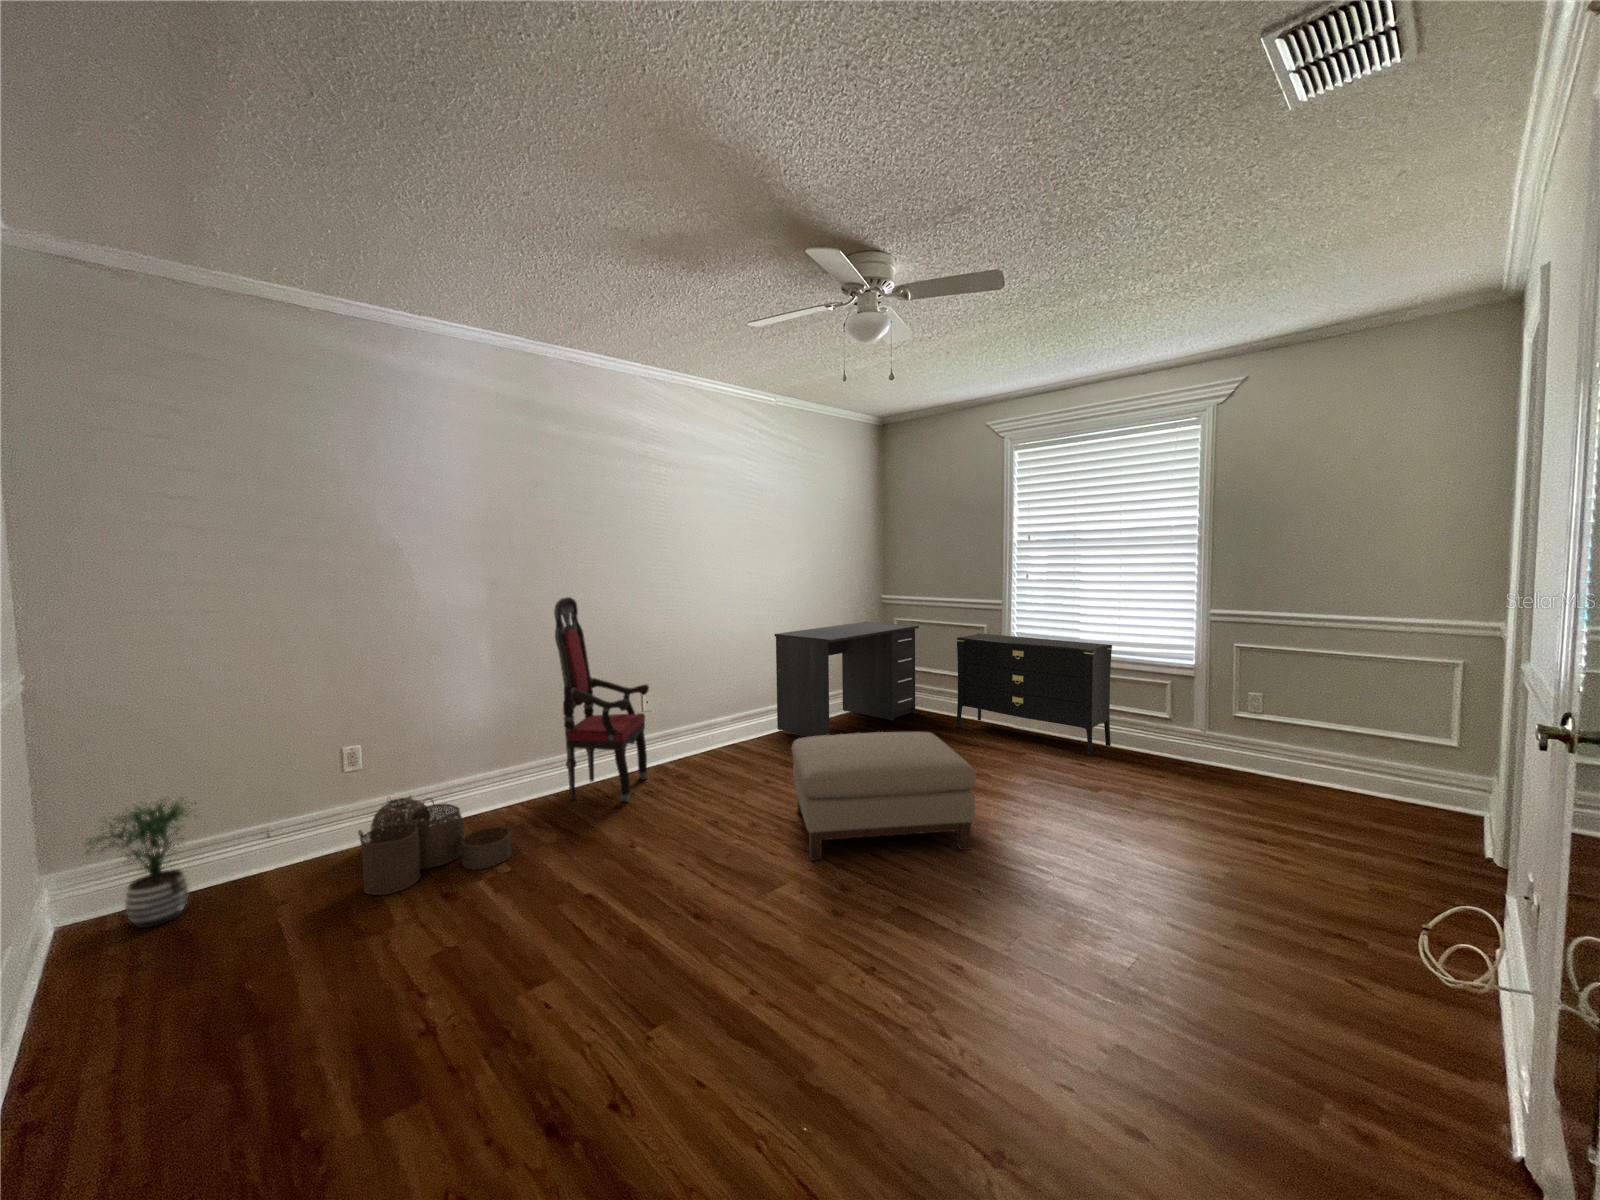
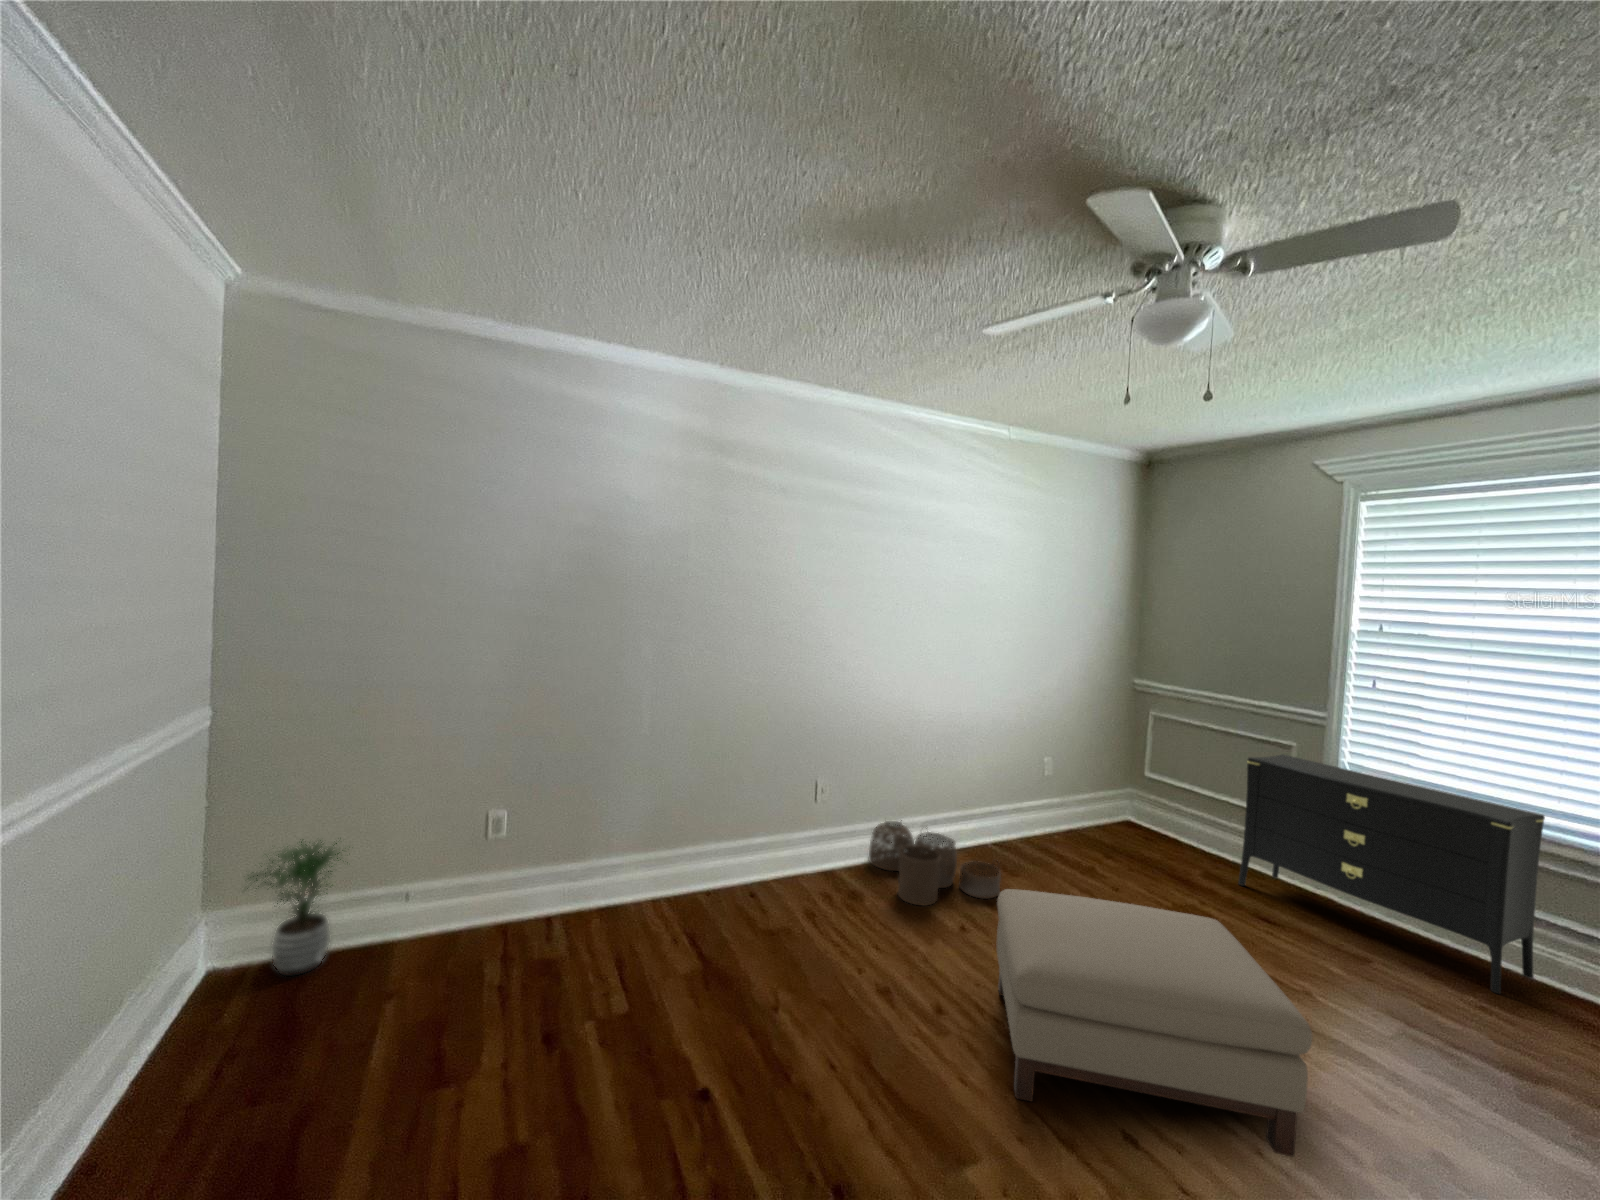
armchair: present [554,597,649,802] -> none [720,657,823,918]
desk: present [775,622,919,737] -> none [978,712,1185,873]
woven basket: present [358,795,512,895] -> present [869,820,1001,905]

==

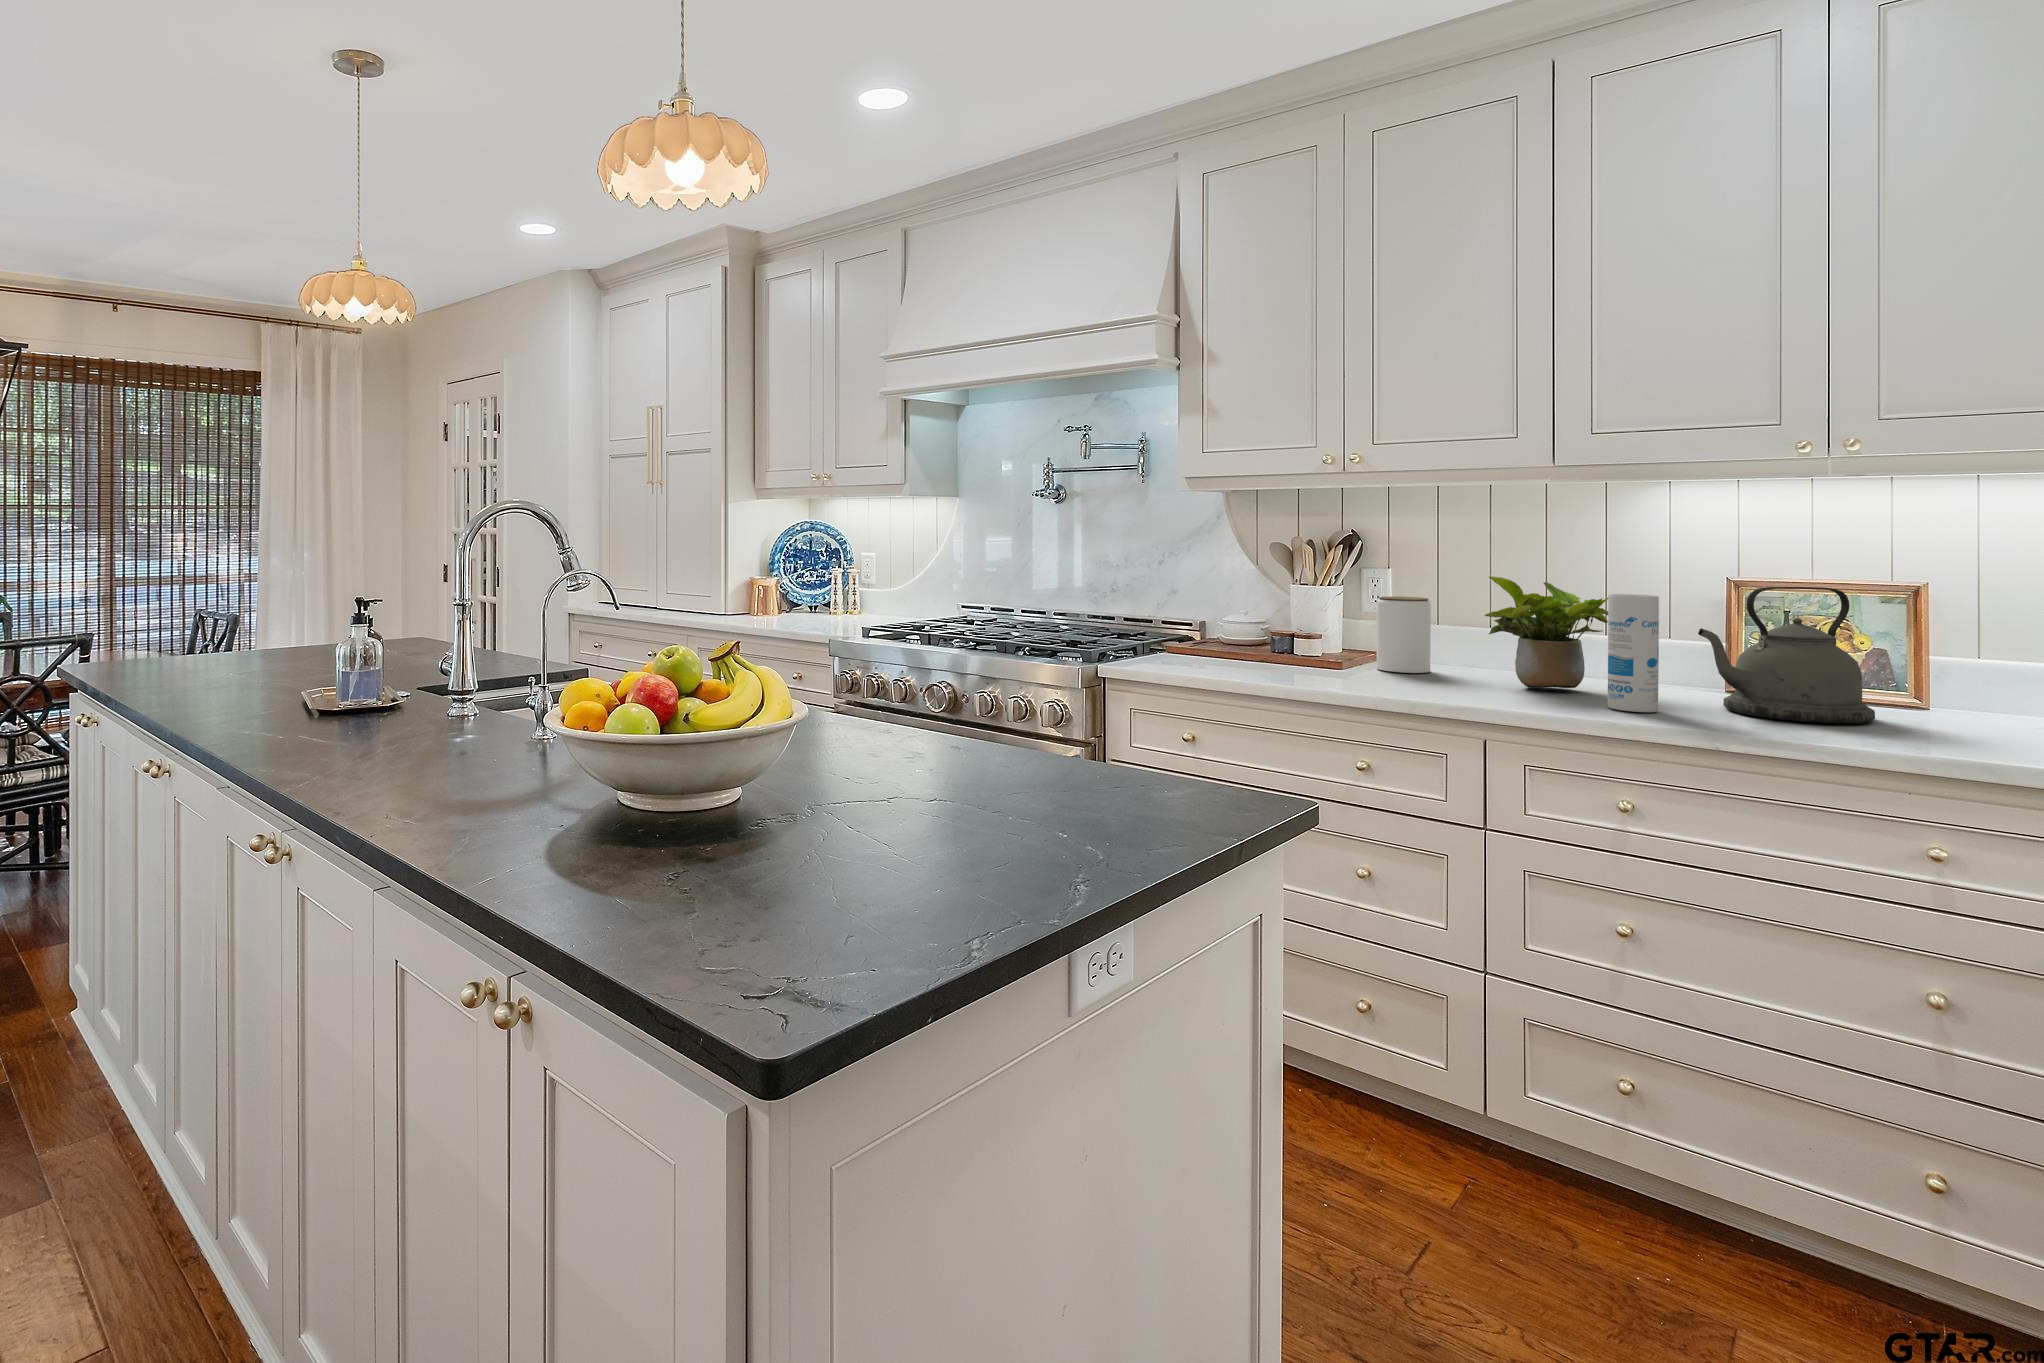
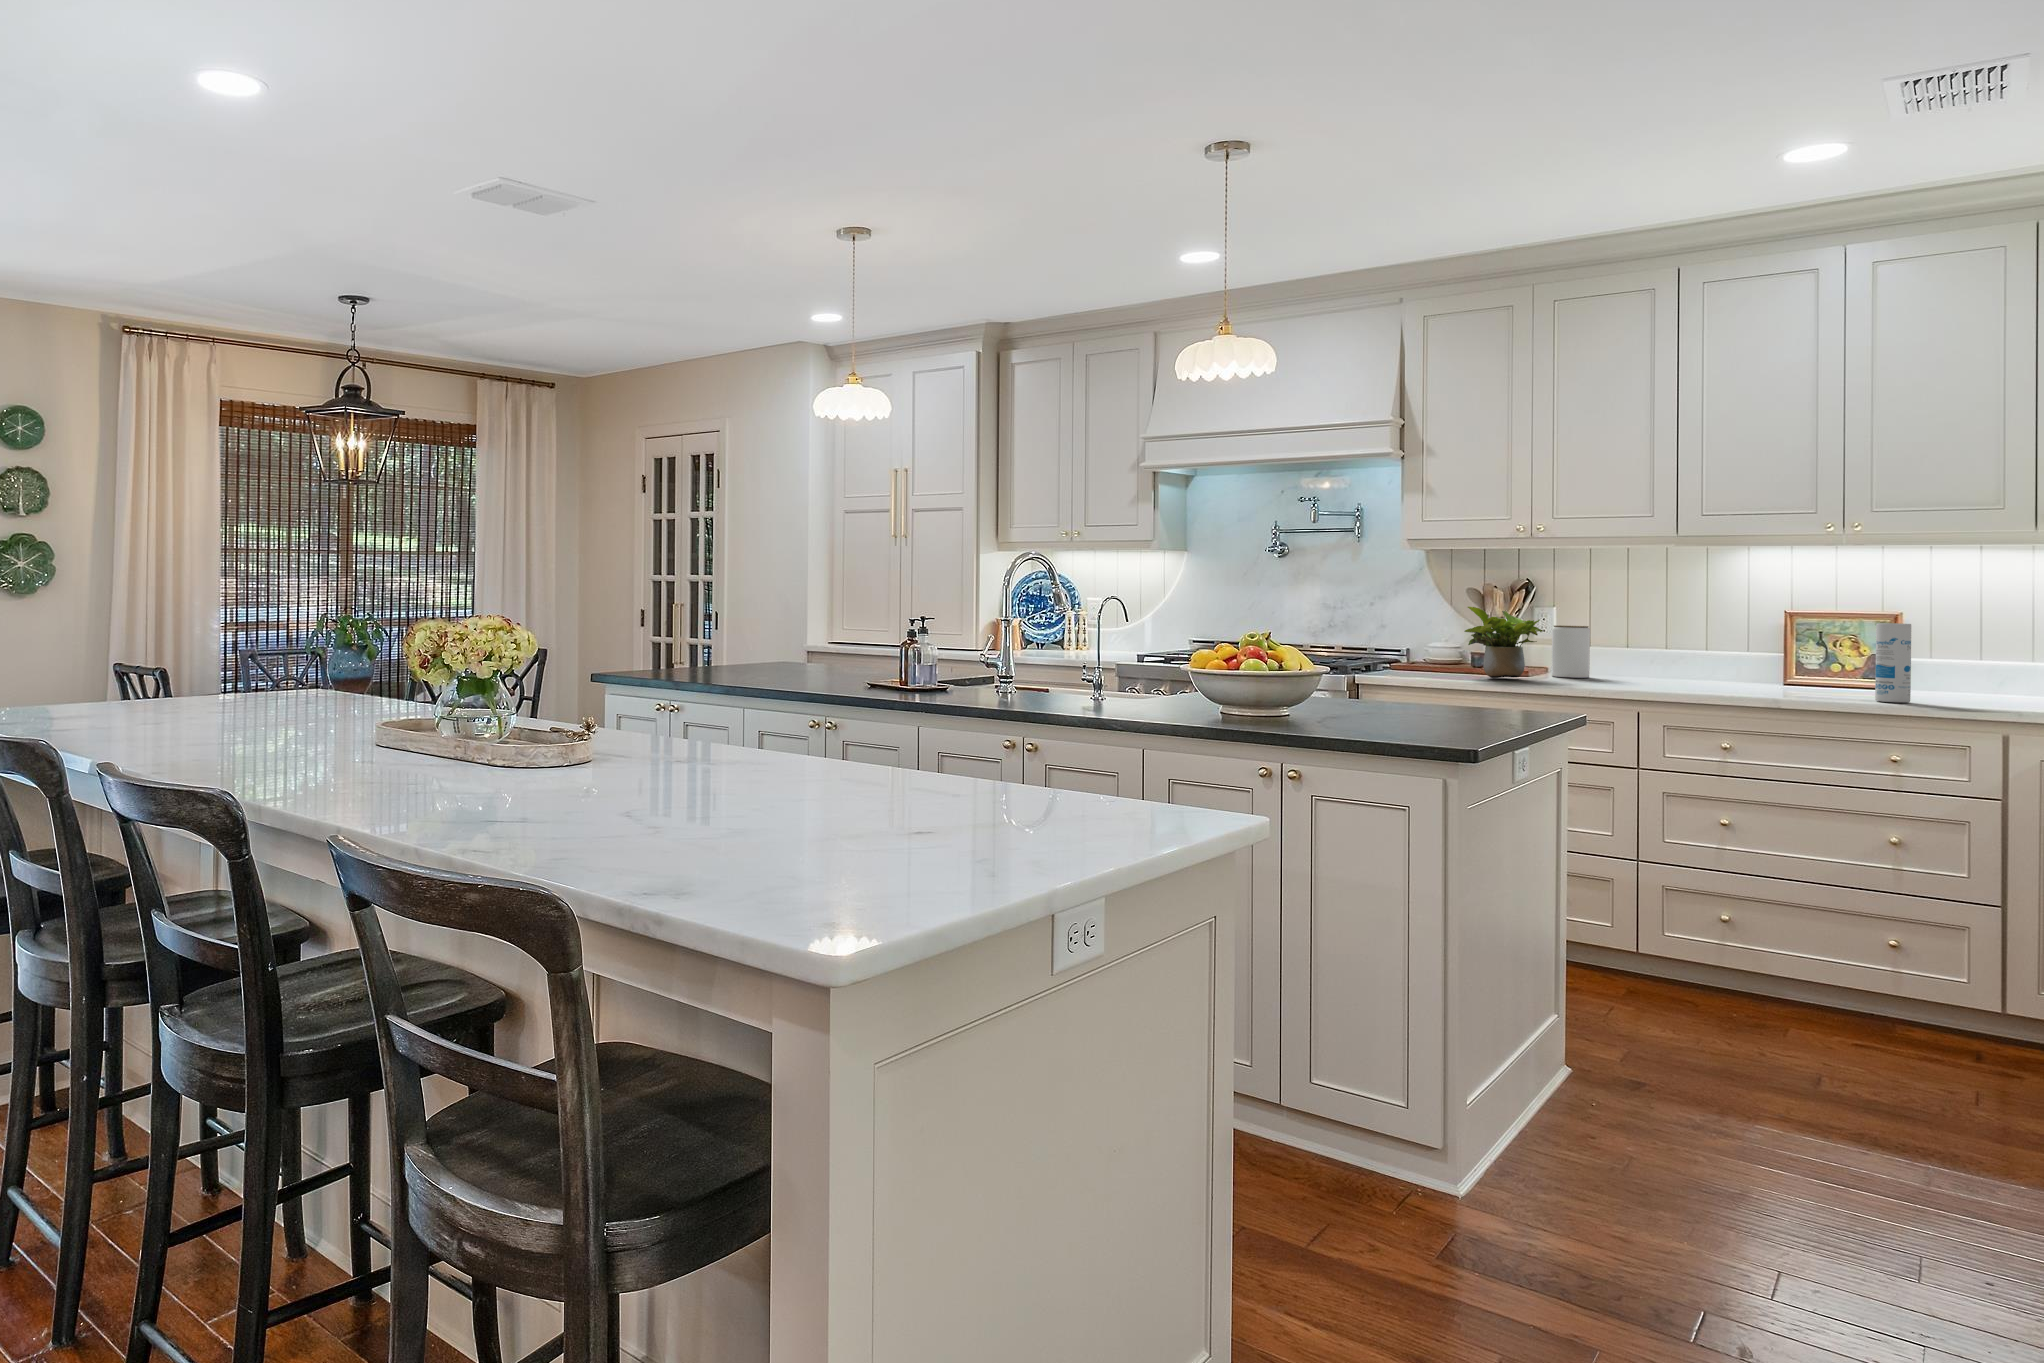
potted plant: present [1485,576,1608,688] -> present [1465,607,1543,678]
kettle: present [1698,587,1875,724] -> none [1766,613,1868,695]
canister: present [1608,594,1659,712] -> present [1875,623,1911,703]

● **Required action**: Would you return all lines from the preceding listing that contain the word "none"?

● **Exercise output**:
armchair: present [554,597,649,802] -> none [720,657,823,918]
desk: present [775,622,919,737] -> none [978,712,1185,873]
kettle: present [1698,587,1875,724] -> none [1766,613,1868,695]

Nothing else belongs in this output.